Developing novel computational prediction models for assessing chemical-induced neurotoxicity using naïve Bayes classifier technique.

Development of reliable and efficient alternative in vivo methods for evaluation of the chemicals with potential neurotoxicity is an urgent need in the early stages of drug design. In this investigation, the computational prediction models for drug-induced neurotoxicity were developed by using the classical naïve Bayes classifier. Eight molecular properties closely relevant to neurotoxicity were selected. Then, 110 classification models were developed with using the eight important molecular descriptors and 10 types of fingerprints with 11 different maximum diameters. Among these 110 prediction models, the prediction model (NB-03) based on eight molecular descriptors combined with ECFP_10 fingerprints showed the best prediction performance, which gave 90.5% overall prediction accuracy for the training set and 82.1% concordance for the external test set. In addition, compared to naïve Bayes classifier, the recursive partitioning classifier displayed worse predictive performance for neurotoxicity. Therefore, the established NB-03 prediction model can be used as a reliable virtual screening tool to predict neurotoxicity in the early stages of drug design. Moreover, some structure alerts for characterizing neurotoxicity were identified in this research, which could give an important guidance for the chemists in structural modification and optimization to reduce the chemicals with potential neurotoxicity.

In silico prediction of drug-induced developmental toxicity by using machine learning approaches.

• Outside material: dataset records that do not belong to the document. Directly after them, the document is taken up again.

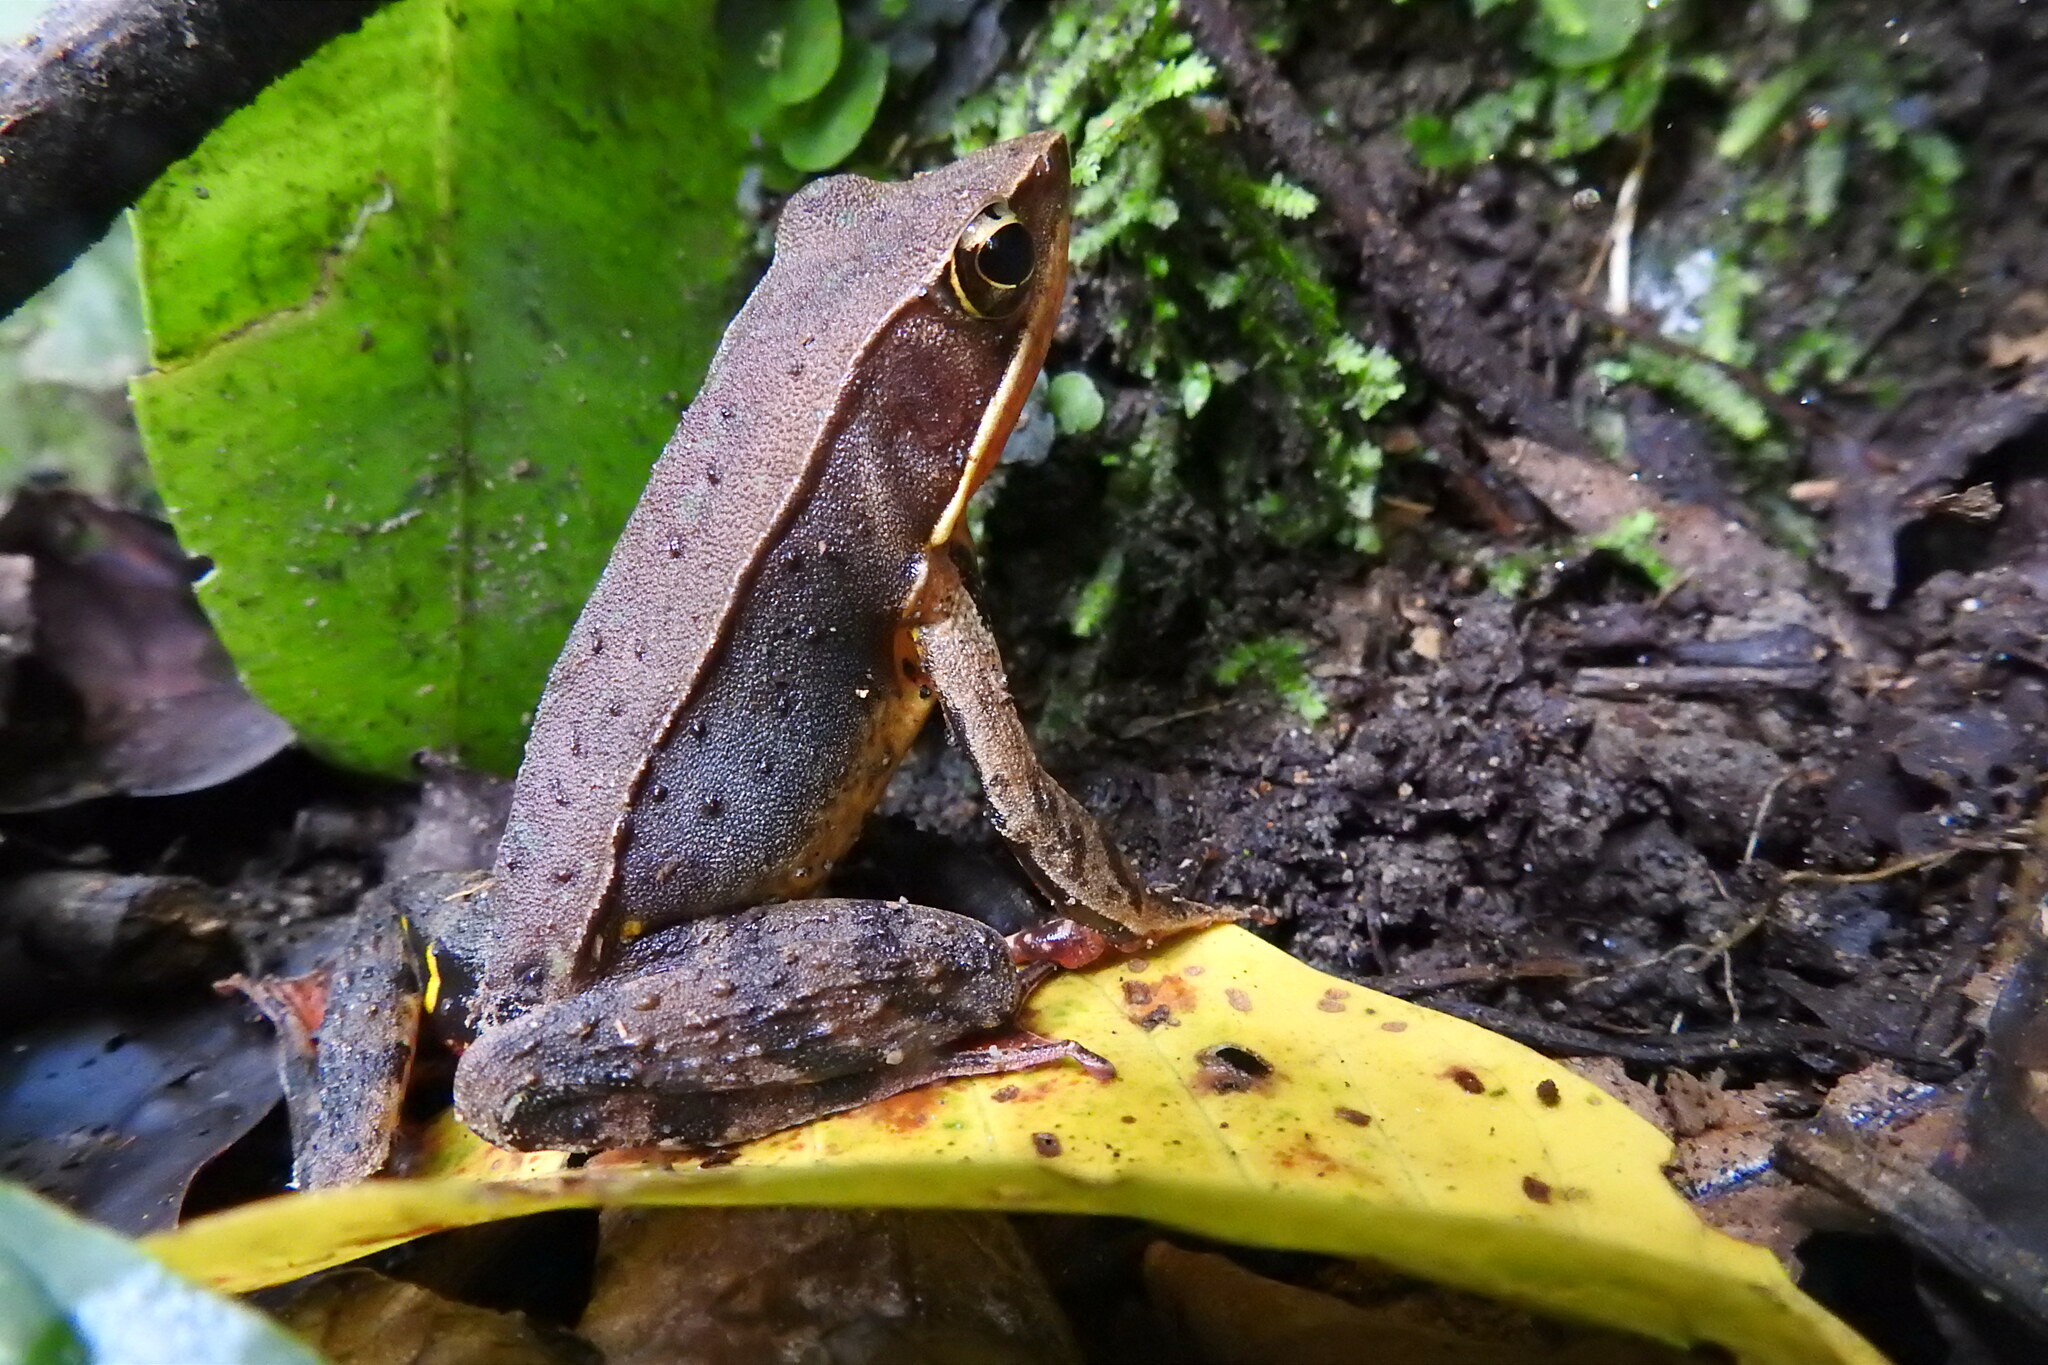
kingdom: Animalia
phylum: Chordata
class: Amphibia
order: Anura
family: Ranidae
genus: Lithobates
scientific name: Lithobates warszewitschii
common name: Warszewitsch's frog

Some drugs and xenobiotics have the potential to disturb homeostasis, normal growth, differentiation, development or behavior during prenatal development or postnatally until puberty. Assessment of the developmental toxicity is one of the important safety considerations incorporated by international regulatory agencies. In this investigation, seven machine learning methods, including naïve Bayes, support vector machine, recursive partitioning, k-nearest neighbor, C4.5 decision tree, random forest and Adaboost, were used to build binary classification models for developmental toxicity. Among these models, the naïve Bayes classifier represented the best predictive performance and stability, which gave 91.11% overall prediction accuracy, 91.50% balanced accuracy and 0.818 MCC for the training set, and generated 83.93% concordance, 81.85% balanced accuracy and 0.627 MCC for the test set. The application domains were analyzed, and only one chemical in the test set was identified as outside the application domain. In addition, 10 important molecular descriptors related to developmental toxicity were selected by the genetic algorithm, which may contribute to explanation of the mechanisms of developmental toxicants. The best naïve Bayes classification model should be employed as alternative method for qualitative prediction of chemical-induced developmental toxicity in early stages of drug development.